US inflation rise ties Fed’s hands on further easing

Core US consumer prices have been reported to be rising at their fastest rate in five years during the month of May. There have been an upward trend in inflation since last October making it more difficult for the Federal Reserve to think about further monetary easing.

By Robin Harding in Washington and Shannon Bond in New York
Published: June 15 2011 14:20 | Last updated: June 15 2011 19:30
FINANCIAL TIMES

Core US consumer prices rose at their fastest rate for five years in May, making it almost impossible for the Federal Reserve to ponder further monetary easing.

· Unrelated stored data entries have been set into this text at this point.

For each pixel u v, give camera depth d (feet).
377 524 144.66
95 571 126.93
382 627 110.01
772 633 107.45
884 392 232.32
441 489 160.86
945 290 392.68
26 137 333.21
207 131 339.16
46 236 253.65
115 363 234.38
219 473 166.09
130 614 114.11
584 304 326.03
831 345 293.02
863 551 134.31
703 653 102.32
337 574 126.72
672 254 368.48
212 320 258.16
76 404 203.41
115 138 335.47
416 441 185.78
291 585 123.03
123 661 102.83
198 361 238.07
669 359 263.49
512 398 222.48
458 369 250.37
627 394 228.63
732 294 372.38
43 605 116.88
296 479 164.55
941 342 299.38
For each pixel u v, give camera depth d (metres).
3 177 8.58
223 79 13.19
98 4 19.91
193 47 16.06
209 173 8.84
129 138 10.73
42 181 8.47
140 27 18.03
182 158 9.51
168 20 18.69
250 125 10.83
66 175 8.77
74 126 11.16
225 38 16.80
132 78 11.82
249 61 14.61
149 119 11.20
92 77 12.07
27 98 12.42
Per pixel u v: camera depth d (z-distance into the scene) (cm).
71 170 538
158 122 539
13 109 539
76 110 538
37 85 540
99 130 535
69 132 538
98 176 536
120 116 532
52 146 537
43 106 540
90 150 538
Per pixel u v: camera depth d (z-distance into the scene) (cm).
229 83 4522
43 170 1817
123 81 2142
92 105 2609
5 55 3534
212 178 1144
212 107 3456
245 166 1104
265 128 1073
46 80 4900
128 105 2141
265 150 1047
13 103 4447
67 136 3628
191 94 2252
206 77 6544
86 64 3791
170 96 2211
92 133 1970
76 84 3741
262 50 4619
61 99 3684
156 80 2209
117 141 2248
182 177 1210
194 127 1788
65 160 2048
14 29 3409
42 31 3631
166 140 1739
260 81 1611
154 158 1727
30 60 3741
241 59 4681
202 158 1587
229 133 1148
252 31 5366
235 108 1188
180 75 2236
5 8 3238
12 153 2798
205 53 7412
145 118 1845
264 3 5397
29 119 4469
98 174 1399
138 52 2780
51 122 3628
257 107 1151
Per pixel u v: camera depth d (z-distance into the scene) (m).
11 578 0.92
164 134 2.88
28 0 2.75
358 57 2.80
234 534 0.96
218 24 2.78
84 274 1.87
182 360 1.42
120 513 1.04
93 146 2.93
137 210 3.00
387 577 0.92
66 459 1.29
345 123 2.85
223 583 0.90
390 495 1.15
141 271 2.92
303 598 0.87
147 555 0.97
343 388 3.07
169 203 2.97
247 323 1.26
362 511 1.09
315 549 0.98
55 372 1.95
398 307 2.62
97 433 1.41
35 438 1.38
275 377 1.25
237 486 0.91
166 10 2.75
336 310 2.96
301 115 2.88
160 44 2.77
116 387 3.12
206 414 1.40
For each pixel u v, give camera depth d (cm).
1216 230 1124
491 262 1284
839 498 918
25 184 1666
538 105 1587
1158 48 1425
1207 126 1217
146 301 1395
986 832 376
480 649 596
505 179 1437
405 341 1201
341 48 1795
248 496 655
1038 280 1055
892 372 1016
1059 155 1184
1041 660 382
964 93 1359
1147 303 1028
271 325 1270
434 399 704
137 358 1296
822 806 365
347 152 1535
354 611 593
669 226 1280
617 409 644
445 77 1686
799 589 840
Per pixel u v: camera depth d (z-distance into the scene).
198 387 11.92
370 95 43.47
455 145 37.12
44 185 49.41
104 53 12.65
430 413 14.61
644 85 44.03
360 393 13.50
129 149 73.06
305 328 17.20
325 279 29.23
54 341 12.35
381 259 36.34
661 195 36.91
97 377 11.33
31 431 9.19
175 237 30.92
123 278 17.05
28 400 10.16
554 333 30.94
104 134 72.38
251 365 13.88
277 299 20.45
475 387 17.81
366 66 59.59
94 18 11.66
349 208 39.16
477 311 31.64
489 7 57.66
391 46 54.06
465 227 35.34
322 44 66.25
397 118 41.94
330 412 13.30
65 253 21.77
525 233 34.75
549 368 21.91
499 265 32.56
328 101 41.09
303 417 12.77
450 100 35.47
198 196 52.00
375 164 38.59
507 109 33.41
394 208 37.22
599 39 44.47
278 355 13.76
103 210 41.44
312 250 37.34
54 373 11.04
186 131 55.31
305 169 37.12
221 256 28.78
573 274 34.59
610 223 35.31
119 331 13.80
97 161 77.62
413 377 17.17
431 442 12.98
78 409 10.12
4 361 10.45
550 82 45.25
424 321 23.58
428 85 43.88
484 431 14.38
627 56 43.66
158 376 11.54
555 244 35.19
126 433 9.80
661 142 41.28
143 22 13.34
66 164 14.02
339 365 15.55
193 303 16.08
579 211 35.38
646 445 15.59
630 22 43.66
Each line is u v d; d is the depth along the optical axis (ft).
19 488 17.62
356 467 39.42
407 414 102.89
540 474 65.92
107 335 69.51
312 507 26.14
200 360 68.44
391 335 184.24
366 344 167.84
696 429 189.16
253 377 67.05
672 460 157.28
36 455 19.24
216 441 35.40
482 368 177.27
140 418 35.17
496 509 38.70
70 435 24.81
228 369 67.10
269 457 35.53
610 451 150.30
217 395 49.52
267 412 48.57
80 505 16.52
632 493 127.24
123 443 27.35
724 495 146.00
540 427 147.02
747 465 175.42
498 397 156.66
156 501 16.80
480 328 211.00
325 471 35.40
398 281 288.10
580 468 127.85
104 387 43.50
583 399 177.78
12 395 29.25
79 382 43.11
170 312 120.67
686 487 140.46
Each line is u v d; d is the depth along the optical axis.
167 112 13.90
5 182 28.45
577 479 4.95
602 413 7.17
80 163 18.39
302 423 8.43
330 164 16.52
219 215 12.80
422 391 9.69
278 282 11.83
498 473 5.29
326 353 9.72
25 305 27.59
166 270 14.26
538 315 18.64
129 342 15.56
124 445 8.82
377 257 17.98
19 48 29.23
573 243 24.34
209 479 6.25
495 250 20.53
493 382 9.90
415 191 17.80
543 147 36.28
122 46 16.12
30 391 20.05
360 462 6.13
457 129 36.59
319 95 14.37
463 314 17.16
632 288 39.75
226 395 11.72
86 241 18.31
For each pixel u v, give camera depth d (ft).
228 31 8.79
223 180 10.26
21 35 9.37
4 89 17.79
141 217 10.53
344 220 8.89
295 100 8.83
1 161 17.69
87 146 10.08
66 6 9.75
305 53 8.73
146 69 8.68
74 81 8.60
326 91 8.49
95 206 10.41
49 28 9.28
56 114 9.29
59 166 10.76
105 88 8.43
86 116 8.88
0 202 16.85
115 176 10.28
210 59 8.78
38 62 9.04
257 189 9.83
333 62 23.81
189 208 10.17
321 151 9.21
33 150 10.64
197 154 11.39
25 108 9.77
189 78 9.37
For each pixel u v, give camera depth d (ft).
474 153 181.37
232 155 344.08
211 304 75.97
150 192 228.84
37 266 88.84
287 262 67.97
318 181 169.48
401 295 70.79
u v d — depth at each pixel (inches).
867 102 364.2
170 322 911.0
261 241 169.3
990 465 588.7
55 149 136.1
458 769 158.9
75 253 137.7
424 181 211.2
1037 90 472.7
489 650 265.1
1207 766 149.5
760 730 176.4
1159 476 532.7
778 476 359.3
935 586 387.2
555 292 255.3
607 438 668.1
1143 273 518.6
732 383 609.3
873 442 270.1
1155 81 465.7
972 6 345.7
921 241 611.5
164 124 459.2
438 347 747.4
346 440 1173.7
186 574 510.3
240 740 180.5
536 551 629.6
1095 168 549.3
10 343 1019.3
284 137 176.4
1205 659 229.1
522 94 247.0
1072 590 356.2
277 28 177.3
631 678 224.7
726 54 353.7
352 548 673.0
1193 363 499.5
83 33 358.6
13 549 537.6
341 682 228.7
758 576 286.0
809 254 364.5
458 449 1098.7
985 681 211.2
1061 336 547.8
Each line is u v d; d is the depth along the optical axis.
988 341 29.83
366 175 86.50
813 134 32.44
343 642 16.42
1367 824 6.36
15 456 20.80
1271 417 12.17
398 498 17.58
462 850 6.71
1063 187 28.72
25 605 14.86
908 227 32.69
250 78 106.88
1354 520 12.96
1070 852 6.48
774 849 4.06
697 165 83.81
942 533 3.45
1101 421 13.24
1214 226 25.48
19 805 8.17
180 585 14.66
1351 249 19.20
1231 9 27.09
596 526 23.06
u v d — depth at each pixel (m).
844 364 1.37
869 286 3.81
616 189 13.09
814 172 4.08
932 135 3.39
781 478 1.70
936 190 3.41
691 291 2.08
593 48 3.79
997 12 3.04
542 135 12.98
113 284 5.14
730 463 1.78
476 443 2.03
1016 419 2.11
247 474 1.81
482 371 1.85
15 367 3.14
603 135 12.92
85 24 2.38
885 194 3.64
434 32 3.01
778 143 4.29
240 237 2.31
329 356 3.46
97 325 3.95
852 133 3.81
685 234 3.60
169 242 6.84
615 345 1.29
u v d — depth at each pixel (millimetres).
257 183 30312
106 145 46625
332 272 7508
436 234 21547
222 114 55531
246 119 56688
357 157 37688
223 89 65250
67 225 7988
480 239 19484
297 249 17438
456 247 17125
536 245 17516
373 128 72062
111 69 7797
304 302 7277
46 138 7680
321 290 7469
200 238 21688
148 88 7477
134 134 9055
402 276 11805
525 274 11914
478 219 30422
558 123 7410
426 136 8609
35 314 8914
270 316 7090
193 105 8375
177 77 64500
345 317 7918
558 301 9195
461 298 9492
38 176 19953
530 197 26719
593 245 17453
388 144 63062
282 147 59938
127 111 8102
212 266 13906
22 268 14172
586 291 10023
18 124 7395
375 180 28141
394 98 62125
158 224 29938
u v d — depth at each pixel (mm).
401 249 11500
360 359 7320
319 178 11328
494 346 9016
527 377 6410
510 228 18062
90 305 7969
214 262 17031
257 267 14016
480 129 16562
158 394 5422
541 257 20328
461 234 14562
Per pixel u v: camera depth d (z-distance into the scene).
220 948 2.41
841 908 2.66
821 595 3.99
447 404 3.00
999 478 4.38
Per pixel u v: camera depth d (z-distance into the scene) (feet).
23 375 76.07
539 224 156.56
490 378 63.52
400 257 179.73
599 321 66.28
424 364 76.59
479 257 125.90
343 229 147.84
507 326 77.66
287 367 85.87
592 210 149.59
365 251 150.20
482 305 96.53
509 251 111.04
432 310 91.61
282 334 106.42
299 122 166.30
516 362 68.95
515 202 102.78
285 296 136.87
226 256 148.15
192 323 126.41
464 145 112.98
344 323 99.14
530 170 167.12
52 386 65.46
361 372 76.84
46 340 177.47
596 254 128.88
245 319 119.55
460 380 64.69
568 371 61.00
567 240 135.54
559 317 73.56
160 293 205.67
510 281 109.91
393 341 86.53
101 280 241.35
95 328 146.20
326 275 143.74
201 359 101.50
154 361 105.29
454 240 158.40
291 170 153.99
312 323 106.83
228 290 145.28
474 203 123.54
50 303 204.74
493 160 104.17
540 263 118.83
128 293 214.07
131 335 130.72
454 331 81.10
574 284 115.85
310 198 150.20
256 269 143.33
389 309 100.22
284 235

Excluding volatile food and energy prices, the consumer price index grew by 0.3 per cent from April to May, the most rapid increase since 2006. Compared with a year earlier prices rose by 1.5 per cent.

Although temporary factors have exaggerated the rise, there has been an upward trend in core inflation since the year-on-year trough of 0.6 per cent last October, leaving the central bank with little scope to spur growth while meeting its inflation objective of 2 per cent.

“It is quite a big increase, although some of it is temporary,” said Paul Ashworth, chief US economist at Capital Economics in Toronto. “Undeniably there is no imminent threat of deflation.”

The Fed concentrates on core inflation, which reflects underlying pressures in the economy, as the best guide to how prices will move. The decline in core inflation towards very low levels last autumn was crucial in its decision to launch a second, $600bn round of asset purchases to boost the economy, which came to be known as QE2.

The higher inflation numbers came on the same day as data showing sluggish industrial production – up by 0.1 per cent in May – and rock bottom confidence among house builders.

The data suggest the US is suffering a mini bout of ‘stagflation’, the combination of stagnant growth and rising inflation, but most economists expect it to end quickly.

Higher commodity prices pushed up core inflation. Dearer cotton fed through to clothing and fuel costs put pressure on items such as airline tickets, but commodity prices have dropped back recently

. There was a 2 per cent fall in petrol prices from April to May and headline inflation, including commodities, fell to 0.2 per cent. That is the slowest rate since last November.

Both growth and inflation were also hit by supply chain disruptions to the car industry after Japan’s tsunami in March. Excluding autos, manufacturing output rose by 0.6 per cent in May.